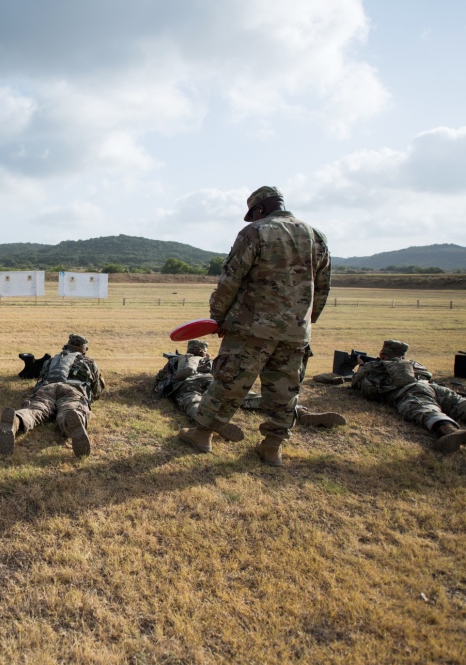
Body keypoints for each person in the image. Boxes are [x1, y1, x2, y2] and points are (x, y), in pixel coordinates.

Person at [179, 186, 331, 466]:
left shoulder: (255, 232)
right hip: (296, 332)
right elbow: (322, 286)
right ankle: (272, 447)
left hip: (251, 328)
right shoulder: (315, 235)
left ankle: (202, 435)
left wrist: (217, 317)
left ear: (260, 209)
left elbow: (230, 279)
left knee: (229, 382)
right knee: (285, 391)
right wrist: (307, 321)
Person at [156, 339, 345, 431]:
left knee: (193, 402)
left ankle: (210, 425)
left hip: (187, 385)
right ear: (205, 352)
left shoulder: (180, 359)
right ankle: (301, 412)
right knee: (250, 398)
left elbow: (164, 377)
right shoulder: (210, 360)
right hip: (213, 382)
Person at [0, 334, 105, 458]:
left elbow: (42, 376)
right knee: (71, 407)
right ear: (83, 349)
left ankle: (17, 419)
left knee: (36, 409)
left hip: (48, 387)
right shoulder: (89, 361)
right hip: (73, 389)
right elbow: (97, 392)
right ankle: (72, 419)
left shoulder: (52, 360)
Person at [351, 340, 466, 453]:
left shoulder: (374, 366)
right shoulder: (414, 364)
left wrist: (361, 365)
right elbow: (428, 375)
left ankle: (449, 430)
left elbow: (355, 382)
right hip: (433, 387)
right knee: (459, 403)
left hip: (409, 392)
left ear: (382, 354)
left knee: (425, 410)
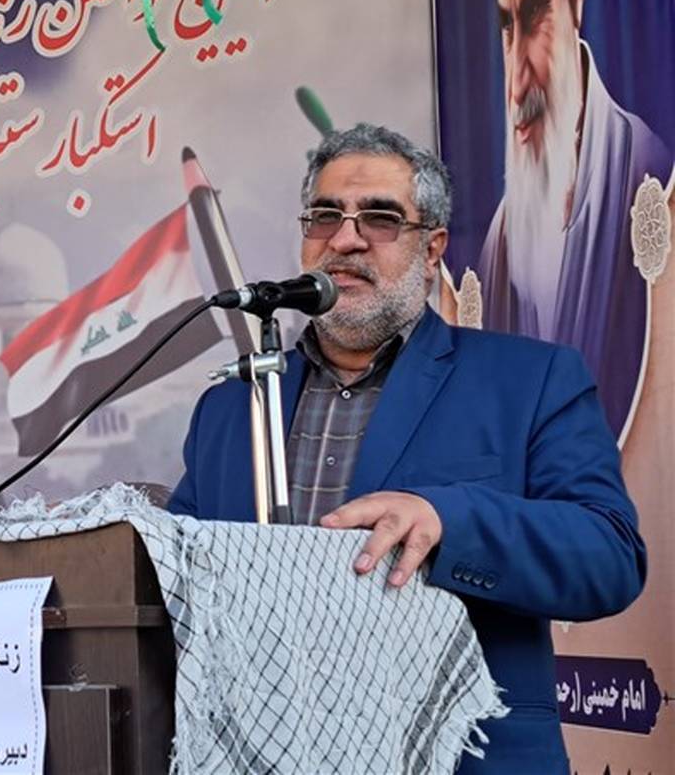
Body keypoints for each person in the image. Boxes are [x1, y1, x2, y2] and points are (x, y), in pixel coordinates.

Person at [168, 124, 646, 773]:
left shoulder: (530, 380)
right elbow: (180, 587)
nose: (345, 239)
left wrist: (449, 520)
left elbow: (609, 557)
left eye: (381, 218)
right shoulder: (230, 409)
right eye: (325, 215)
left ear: (432, 249)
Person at [477, 0, 672, 436]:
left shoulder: (650, 176)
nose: (517, 82)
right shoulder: (498, 240)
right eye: (507, 27)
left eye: (535, 14)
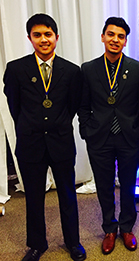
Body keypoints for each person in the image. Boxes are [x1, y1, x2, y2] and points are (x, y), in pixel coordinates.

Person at [3, 13, 86, 261]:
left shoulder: (71, 71)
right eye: (37, 35)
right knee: (34, 198)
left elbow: (72, 106)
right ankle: (37, 244)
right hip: (31, 144)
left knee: (68, 196)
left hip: (61, 142)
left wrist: (55, 124)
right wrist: (33, 125)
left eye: (48, 34)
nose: (43, 39)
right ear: (30, 38)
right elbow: (14, 107)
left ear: (57, 37)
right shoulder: (16, 69)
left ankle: (73, 242)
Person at [78, 17, 139, 254]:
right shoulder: (88, 69)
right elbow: (83, 104)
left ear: (125, 41)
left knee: (128, 185)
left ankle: (127, 227)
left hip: (129, 136)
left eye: (120, 36)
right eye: (110, 34)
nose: (115, 39)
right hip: (99, 136)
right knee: (104, 185)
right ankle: (109, 228)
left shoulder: (138, 69)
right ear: (102, 37)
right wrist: (86, 129)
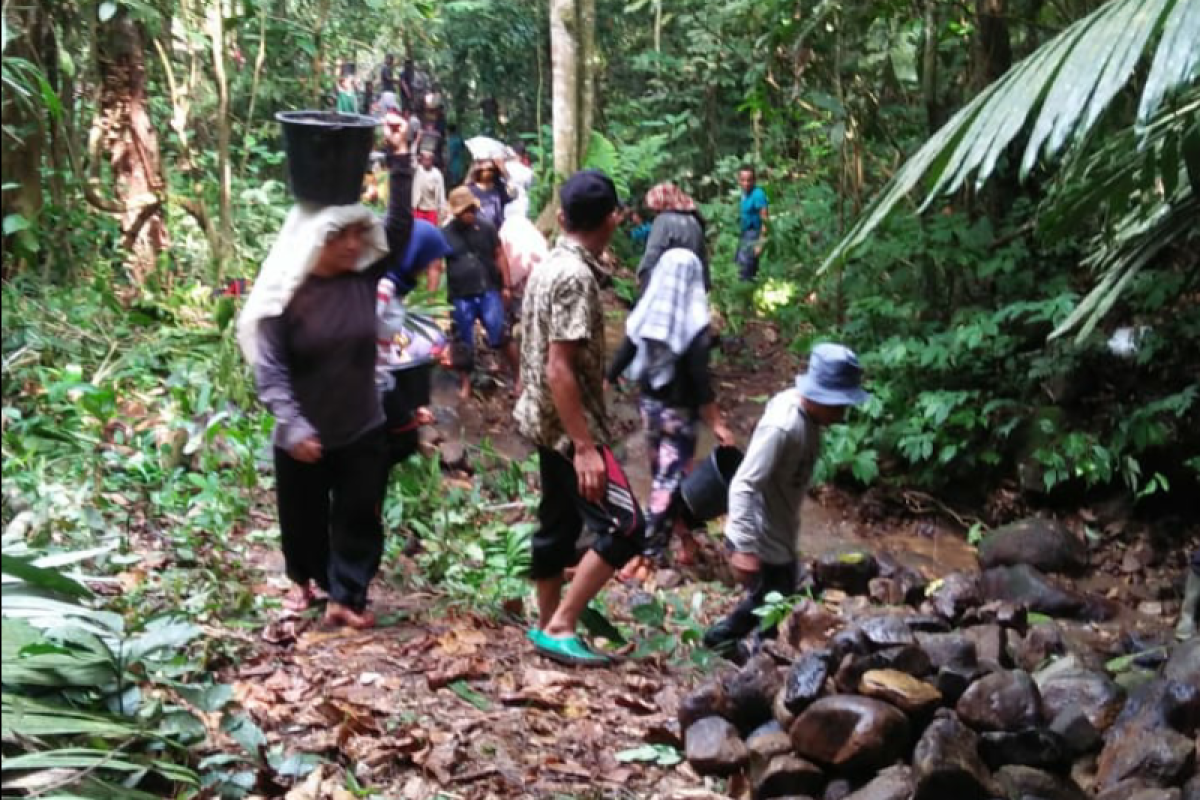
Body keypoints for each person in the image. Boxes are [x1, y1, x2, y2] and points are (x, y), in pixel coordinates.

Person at [238, 120, 415, 630]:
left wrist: (399, 162)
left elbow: (399, 232)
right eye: (347, 236)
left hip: (361, 424)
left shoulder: (362, 278)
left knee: (360, 515)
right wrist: (292, 424)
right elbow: (270, 369)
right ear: (317, 242)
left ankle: (347, 594)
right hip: (304, 433)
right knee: (303, 522)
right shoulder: (285, 296)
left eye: (361, 235)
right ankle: (306, 580)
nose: (358, 243)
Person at [515, 169, 647, 667]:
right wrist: (586, 447)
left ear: (565, 217)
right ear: (611, 219)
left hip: (543, 420)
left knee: (558, 522)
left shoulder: (550, 264)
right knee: (627, 525)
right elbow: (559, 367)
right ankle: (563, 623)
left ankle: (547, 626)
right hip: (571, 428)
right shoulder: (573, 277)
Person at [703, 344, 869, 657]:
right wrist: (744, 547)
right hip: (761, 533)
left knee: (777, 595)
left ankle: (755, 652)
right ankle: (729, 644)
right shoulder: (784, 426)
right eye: (840, 403)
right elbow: (744, 483)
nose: (844, 412)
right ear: (822, 396)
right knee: (772, 597)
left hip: (779, 529)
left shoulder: (809, 417)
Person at [607, 248, 734, 575]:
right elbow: (700, 378)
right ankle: (646, 554)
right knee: (668, 481)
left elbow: (627, 349)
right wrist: (717, 422)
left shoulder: (649, 313)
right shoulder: (693, 325)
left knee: (665, 478)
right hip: (679, 413)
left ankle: (686, 543)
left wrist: (605, 380)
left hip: (650, 406)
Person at [377, 220, 452, 466]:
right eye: (427, 263)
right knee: (402, 439)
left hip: (376, 379)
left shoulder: (394, 285)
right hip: (362, 385)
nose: (426, 272)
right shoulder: (384, 288)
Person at [442, 186, 520, 400]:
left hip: (488, 290)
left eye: (469, 210)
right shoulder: (446, 233)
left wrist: (506, 285)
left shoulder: (486, 228)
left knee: (501, 334)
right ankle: (466, 383)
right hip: (460, 294)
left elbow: (499, 255)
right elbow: (436, 265)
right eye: (462, 212)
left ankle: (518, 378)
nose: (467, 215)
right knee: (462, 341)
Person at [637, 183, 708, 294]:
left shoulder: (663, 221)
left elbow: (653, 254)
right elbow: (702, 257)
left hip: (667, 286)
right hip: (691, 286)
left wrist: (643, 276)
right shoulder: (694, 221)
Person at [736, 165, 769, 282]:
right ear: (739, 180)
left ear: (754, 180)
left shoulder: (758, 194)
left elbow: (765, 219)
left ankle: (746, 292)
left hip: (754, 233)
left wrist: (760, 242)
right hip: (745, 232)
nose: (746, 183)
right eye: (743, 180)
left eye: (749, 180)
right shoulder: (744, 194)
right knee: (740, 264)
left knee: (745, 266)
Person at [467, 159, 511, 230]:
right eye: (484, 170)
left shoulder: (499, 187)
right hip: (476, 229)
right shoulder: (470, 189)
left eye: (490, 169)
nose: (487, 172)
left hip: (496, 229)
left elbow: (513, 194)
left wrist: (504, 171)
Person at [412, 150, 445, 226]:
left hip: (431, 209)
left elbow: (441, 192)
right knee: (418, 229)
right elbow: (411, 158)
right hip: (418, 208)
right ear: (421, 160)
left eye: (428, 159)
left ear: (432, 160)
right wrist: (417, 141)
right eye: (424, 159)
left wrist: (442, 209)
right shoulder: (418, 170)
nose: (426, 161)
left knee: (431, 229)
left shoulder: (437, 174)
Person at [504, 143, 535, 221]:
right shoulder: (528, 171)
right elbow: (531, 187)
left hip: (505, 207)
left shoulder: (503, 168)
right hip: (522, 205)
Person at [1178, 550, 1199, 640]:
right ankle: (1184, 634)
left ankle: (1184, 633)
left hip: (1197, 568)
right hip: (1197, 570)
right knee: (1190, 603)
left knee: (1190, 604)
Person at [446, 124, 467, 188]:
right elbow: (463, 148)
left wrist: (447, 163)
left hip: (452, 165)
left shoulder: (450, 140)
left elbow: (451, 153)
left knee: (453, 184)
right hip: (460, 164)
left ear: (449, 131)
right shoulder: (459, 139)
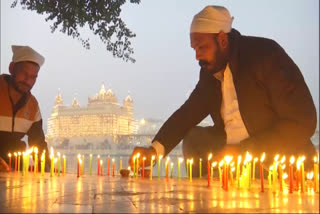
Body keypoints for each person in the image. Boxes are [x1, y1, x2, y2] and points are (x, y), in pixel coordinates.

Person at [129, 5, 317, 175]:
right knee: (194, 138)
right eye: (194, 48)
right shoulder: (209, 74)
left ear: (222, 40)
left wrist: (246, 151)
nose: (197, 56)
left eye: (202, 47)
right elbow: (187, 114)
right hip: (230, 158)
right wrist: (154, 151)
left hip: (274, 160)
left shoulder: (266, 56)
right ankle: (203, 195)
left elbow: (304, 121)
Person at [0, 45, 49, 171]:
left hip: (16, 171)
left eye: (33, 77)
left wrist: (47, 167)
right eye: (24, 73)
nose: (27, 80)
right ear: (12, 68)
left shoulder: (32, 105)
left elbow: (38, 143)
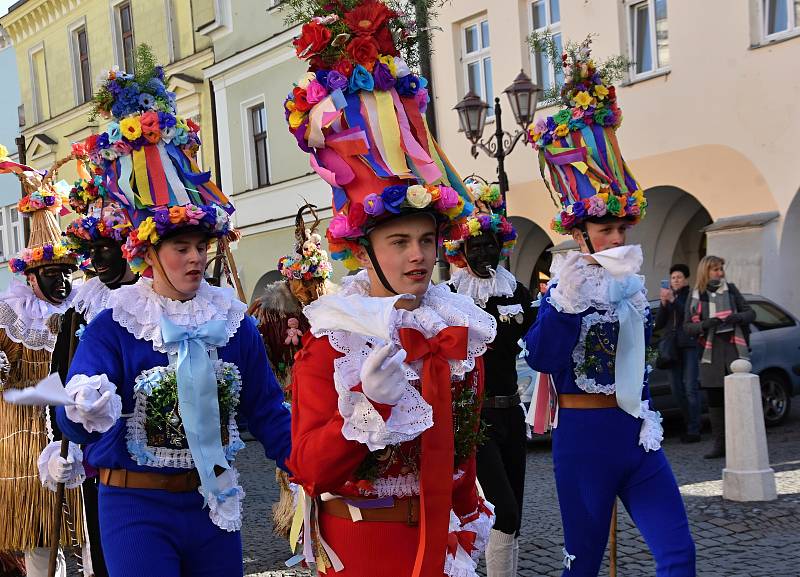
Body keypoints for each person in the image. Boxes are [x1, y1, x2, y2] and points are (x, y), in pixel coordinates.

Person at [51, 49, 291, 577]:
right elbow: (80, 410)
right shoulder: (115, 323)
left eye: (201, 245)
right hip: (135, 507)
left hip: (214, 503)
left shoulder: (232, 324)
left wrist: (316, 464)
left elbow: (267, 410)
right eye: (180, 246)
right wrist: (86, 404)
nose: (196, 257)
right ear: (149, 255)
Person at [283, 3, 496, 575]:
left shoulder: (455, 327)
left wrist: (468, 511)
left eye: (426, 240)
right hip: (364, 546)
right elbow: (309, 467)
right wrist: (371, 405)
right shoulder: (334, 340)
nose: (418, 255)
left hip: (443, 540)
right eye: (399, 241)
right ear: (364, 250)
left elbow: (462, 444)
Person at [524, 39, 695, 576]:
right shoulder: (563, 286)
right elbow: (541, 357)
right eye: (606, 228)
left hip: (640, 437)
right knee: (583, 567)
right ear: (581, 232)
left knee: (678, 554)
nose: (618, 236)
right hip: (585, 443)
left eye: (623, 226)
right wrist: (567, 306)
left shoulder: (634, 285)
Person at [443, 179, 535, 577]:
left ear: (502, 246)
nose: (483, 252)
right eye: (474, 246)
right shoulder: (450, 295)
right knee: (503, 507)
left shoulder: (518, 291)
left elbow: (541, 344)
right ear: (461, 253)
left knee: (514, 510)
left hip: (511, 413)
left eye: (489, 244)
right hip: (472, 419)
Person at [0, 149, 83, 577]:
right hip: (25, 433)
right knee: (40, 535)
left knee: (86, 530)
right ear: (30, 277)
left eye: (67, 271)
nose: (63, 281)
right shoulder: (8, 315)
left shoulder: (83, 309)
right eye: (52, 272)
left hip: (77, 423)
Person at [684, 256, 754, 459]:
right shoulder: (697, 295)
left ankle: (742, 442)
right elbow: (687, 327)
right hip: (710, 352)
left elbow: (750, 313)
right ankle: (720, 444)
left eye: (721, 269)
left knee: (739, 396)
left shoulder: (731, 289)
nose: (720, 273)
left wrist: (738, 317)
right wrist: (705, 324)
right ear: (706, 271)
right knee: (715, 400)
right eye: (715, 269)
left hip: (734, 348)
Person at [655, 263, 701, 443]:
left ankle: (694, 429)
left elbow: (688, 314)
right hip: (671, 348)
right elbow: (659, 324)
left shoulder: (691, 295)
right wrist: (664, 303)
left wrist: (674, 300)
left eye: (679, 277)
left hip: (688, 345)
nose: (675, 280)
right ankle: (689, 423)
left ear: (686, 279)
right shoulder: (668, 296)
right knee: (676, 389)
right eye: (673, 278)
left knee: (690, 388)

#####

▸ **YOUR ASSIGNMENT**: Only the lines above starting with the one with "right ankle: (646, 554)" and going through the one with "left wrist: (760, 242)" are to be copied, word for word and with both ends kept.

▸ **FINAL ANSWER**:
right ankle: (646, 554)
right knee: (668, 481)
left elbow: (627, 349)
right wrist: (717, 422)
left shoulder: (649, 313)
right shoulder: (693, 325)
left knee: (665, 478)
right hip: (679, 413)
left ankle: (686, 543)
left wrist: (605, 380)
left hip: (650, 406)
Person at [377, 220, 452, 466]:
right eye: (427, 263)
right knee: (402, 439)
left hip: (376, 379)
left shoulder: (394, 285)
right hip: (362, 385)
nose: (426, 272)
right shoulder: (384, 288)
Person at [442, 186, 520, 400]:
left hip: (488, 290)
left eye: (469, 210)
right shoulder: (446, 233)
left wrist: (506, 285)
left shoulder: (486, 228)
left knee: (501, 334)
right ankle: (466, 383)
right hip: (460, 294)
left elbow: (499, 255)
right elbow: (436, 265)
right eye: (462, 212)
left ankle: (518, 378)
nose: (467, 215)
right knee: (462, 341)
Person at [637, 183, 708, 294]:
left shoulder: (663, 221)
left elbow: (653, 254)
right elbow: (702, 257)
left hip: (667, 286)
right hip: (691, 286)
left wrist: (643, 276)
right shoulder: (694, 221)
Person at [736, 165, 769, 282]:
right ear: (739, 180)
left ear: (754, 180)
left shoulder: (758, 194)
left elbow: (765, 219)
left ankle: (746, 292)
left hip: (754, 233)
left wrist: (760, 242)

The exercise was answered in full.